TASK STATEMENT -
Please repeat the records, word for word and without gaps.

INFORMATION PROVIDED -
──────────

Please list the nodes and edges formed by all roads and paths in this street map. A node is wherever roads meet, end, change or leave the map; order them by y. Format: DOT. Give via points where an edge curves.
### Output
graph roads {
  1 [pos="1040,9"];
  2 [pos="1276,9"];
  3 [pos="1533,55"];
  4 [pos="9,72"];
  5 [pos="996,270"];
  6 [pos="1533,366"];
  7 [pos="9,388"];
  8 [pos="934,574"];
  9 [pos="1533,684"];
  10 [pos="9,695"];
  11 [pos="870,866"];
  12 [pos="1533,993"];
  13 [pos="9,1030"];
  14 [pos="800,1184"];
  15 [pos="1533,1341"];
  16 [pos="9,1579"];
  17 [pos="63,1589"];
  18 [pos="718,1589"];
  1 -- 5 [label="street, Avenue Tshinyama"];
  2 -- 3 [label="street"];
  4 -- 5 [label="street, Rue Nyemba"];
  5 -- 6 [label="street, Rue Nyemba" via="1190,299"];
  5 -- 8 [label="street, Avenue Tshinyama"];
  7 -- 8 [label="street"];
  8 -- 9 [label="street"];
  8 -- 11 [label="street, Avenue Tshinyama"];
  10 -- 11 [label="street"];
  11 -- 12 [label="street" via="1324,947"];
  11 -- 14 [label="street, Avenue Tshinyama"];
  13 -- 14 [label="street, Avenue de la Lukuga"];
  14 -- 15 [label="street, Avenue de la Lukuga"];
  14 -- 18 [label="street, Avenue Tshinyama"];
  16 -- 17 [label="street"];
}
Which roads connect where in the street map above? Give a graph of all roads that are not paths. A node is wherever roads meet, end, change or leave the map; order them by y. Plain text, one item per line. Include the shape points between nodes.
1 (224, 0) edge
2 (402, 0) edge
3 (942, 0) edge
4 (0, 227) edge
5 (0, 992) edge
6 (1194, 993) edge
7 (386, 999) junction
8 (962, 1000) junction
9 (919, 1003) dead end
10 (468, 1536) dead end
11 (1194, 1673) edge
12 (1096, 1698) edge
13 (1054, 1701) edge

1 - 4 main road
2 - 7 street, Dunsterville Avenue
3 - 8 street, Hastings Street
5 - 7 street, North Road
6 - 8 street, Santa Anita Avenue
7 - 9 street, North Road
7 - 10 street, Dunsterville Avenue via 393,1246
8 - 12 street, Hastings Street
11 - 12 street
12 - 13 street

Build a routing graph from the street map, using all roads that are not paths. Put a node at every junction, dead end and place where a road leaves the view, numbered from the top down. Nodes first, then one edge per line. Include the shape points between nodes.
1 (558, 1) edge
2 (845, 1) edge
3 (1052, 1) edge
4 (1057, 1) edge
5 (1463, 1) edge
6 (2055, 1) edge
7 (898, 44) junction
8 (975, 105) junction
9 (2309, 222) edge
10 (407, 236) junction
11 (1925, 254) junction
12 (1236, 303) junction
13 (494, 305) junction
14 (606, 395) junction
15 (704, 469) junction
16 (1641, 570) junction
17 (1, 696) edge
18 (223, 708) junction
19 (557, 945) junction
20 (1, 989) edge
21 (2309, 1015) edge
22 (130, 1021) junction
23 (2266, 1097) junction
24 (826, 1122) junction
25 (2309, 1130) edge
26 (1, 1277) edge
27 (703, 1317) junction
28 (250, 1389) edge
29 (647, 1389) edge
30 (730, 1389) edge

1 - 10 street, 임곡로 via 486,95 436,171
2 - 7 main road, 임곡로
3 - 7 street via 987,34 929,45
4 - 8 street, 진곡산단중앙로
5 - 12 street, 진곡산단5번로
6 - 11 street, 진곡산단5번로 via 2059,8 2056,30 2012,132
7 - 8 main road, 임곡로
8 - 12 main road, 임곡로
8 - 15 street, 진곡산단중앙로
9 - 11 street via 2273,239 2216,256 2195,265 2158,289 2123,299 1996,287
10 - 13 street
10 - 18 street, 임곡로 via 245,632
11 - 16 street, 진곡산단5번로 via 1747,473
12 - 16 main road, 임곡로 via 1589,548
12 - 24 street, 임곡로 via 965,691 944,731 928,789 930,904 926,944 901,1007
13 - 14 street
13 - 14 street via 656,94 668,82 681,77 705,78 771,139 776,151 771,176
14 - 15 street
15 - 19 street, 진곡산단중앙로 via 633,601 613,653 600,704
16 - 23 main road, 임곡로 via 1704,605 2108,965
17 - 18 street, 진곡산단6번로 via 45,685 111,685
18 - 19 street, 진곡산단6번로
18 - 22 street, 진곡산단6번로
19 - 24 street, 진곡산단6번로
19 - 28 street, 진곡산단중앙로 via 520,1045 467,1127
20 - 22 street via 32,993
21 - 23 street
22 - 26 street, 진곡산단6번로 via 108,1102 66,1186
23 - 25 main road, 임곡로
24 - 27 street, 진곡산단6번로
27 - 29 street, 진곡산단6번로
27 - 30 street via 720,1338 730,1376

──────────

SOLUTION BELOW -
Please list the nodes and edges formed by all roads and paths in this street map. A node is wherever roads meet, end, change or leave the map; order them by y. Format: DOT. Give via points where an edge curves.
### Output
graph roads {
  1 [pos="1040,9"];
  2 [pos="1276,9"];
  3 [pos="1533,55"];
  4 [pos="9,72"];
  5 [pos="996,270"];
  6 [pos="1533,366"];
  7 [pos="9,388"];
  8 [pos="934,574"];
  9 [pos="1533,684"];
  10 [pos="9,695"];
  11 [pos="870,866"];
  12 [pos="1533,993"];
  13 [pos="9,1030"];
  14 [pos="800,1184"];
  15 [pos="1533,1341"];
  16 [pos="9,1579"];
  17 [pos="63,1589"];
  18 [pos="718,1589"];
  1 -- 5 [label="street, Avenue Tshinyama"];
  2 -- 3 [label="street"];
  4 -- 5 [label="street, Rue Nyemba"];
  5 -- 6 [label="street, Rue Nyemba" via="1190,299"];
  5 -- 8 [label="street, Avenue Tshinyama"];
  7 -- 8 [label="street"];
  8 -- 9 [label="street"];
  8 -- 11 [label="street, Avenue Tshinyama"];
  10 -- 11 [label="street"];
  11 -- 12 [label="street" via="1324,947"];
  11 -- 14 [label="street, Avenue Tshinyama"];
  13 -- 14 [label="street, Avenue de la Lukuga"];
  14 -- 15 [label="street, Avenue de la Lukuga"];
  14 -- 18 [label="street, Avenue Tshinyama"];
  16 -- 17 [label="street"];
}
Which roads connect where in the street map above? Give a graph of all roads that are not paths. A node is wherever roads meet, end, change or leave the map; order them by y. Plain text, one item per line. Include the shape points between nodes.
1 (224, 0) edge
2 (402, 0) edge
3 (942, 0) edge
4 (0, 227) edge
5 (0, 992) edge
6 (1194, 993) edge
7 (386, 999) junction
8 (962, 1000) junction
9 (919, 1003) dead end
10 (468, 1536) dead end
11 (1194, 1673) edge
12 (1096, 1698) edge
13 (1054, 1701) edge

1 - 4 main road
2 - 7 street, Dunsterville Avenue
3 - 8 street, Hastings Street
5 - 7 street, North Road
6 - 8 street, Santa Anita Avenue
7 - 9 street, North Road
7 - 10 street, Dunsterville Avenue via 393,1246
8 - 12 street, Hastings Street
11 - 12 street
12 - 13 street

Build a routing graph from the street map, using all roads that are not paths. Put a node at every junction, dead end and place where a road leaves the view, numbered from the top down. Nodes first, then one edge per line. Include the shape points between nodes.
1 (558, 1) edge
2 (845, 1) edge
3 (1052, 1) edge
4 (1057, 1) edge
5 (1463, 1) edge
6 (2055, 1) edge
7 (898, 44) junction
8 (975, 105) junction
9 (2309, 222) edge
10 (407, 236) junction
11 (1925, 254) junction
12 (1236, 303) junction
13 (494, 305) junction
14 (606, 395) junction
15 (704, 469) junction
16 (1641, 570) junction
17 (1, 696) edge
18 (223, 708) junction
19 (557, 945) junction
20 (1, 989) edge
21 (2309, 1015) edge
22 (130, 1021) junction
23 (2266, 1097) junction
24 (826, 1122) junction
25 (2309, 1130) edge
26 (1, 1277) edge
27 (703, 1317) junction
28 (250, 1389) edge
29 (647, 1389) edge
30 (730, 1389) edge

1 - 10 street, 임곡로 via 486,95 436,171
2 - 7 main road, 임곡로
3 - 7 street via 987,34 929,45
4 - 8 street, 진곡산단중앙로
5 - 12 street, 진곡산단5번로
6 - 11 street, 진곡산단5번로 via 2059,8 2056,30 2012,132
7 - 8 main road, 임곡로
8 - 12 main road, 임곡로
8 - 15 street, 진곡산단중앙로
9 - 11 street via 2273,239 2216,256 2195,265 2158,289 2123,299 1996,287
10 - 13 street
10 - 18 street, 임곡로 via 245,632
11 - 16 street, 진곡산단5번로 via 1747,473
12 - 16 main road, 임곡로 via 1589,548
12 - 24 street, 임곡로 via 965,691 944,731 928,789 930,904 926,944 901,1007
13 - 14 street
13 - 14 street via 656,94 668,82 681,77 705,78 771,139 776,151 771,176
14 - 15 street
15 - 19 street, 진곡산단중앙로 via 633,601 613,653 600,704
16 - 23 main road, 임곡로 via 1704,605 2108,965
17 - 18 street, 진곡산단6번로 via 45,685 111,685
18 - 19 street, 진곡산단6번로
18 - 22 street, 진곡산단6번로
19 - 24 street, 진곡산단6번로
19 - 28 street, 진곡산단중앙로 via 520,1045 467,1127
20 - 22 street via 32,993
21 - 23 street
22 - 26 street, 진곡산단6번로 via 108,1102 66,1186
23 - 25 main road, 임곡로
24 - 27 street, 진곡산단6번로
27 - 29 street, 진곡산단6번로
27 - 30 street via 720,1338 730,1376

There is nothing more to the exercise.